Shaw said Ryan tried convincing Vestager that Microsoft would be “unwilling to offer them parity for Call of Duty ”after the acquisition went through, resurrecting previous concerns from Sony about how accessible the FPS franchise would be on PlayStation platforms. 

Shaw reiterated Microsoft’s line as well and said the Redmond-based software company offered a 10-year deal that promised the same features and releases, available at the same time as they launch on Xbox. Shaw said Microsoft even offered to make these terms enforceable via contract, similar to the deal that reportedly now exists between Nintendo and Microsoft.

“Sony is the console market leader and it would defy business logic for us to exclude PlayStation gamers from the Call of Duty ecosystem,” Shaw said in one of the thread’s tweets.

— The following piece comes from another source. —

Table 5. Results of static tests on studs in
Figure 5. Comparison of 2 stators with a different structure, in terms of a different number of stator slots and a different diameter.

Whether Sony agreed, and why Ryan continues to express these concerns after Microsoft has purportedly offered these assurances in writing before, remains unclear.

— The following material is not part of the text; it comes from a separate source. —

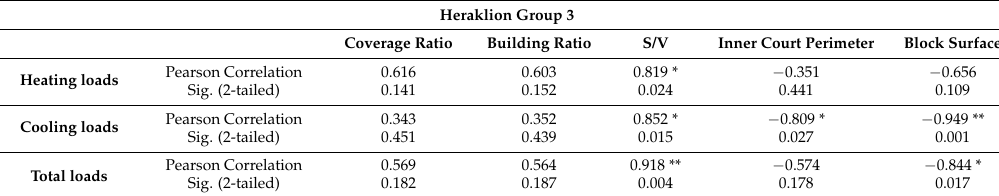
Table 13. Correlation of form parameters to load demand of the urban blocks of group 3 for the climate of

The EU Commission for Competition is expected to issue Microsoft with a formal list of objections during the week of Jan. 30, 2023, following the regulatory body’s decision to halt the approval process and investigate the deal’s potential ramifications further. In the United States, the Federal Trade Commission has filed a lawsuit against Microsoft on the grounds of the deal’s possible harm to competition. Both agencies are expected to make a formal ruling on the $69 billion deal sometime in spring 2023.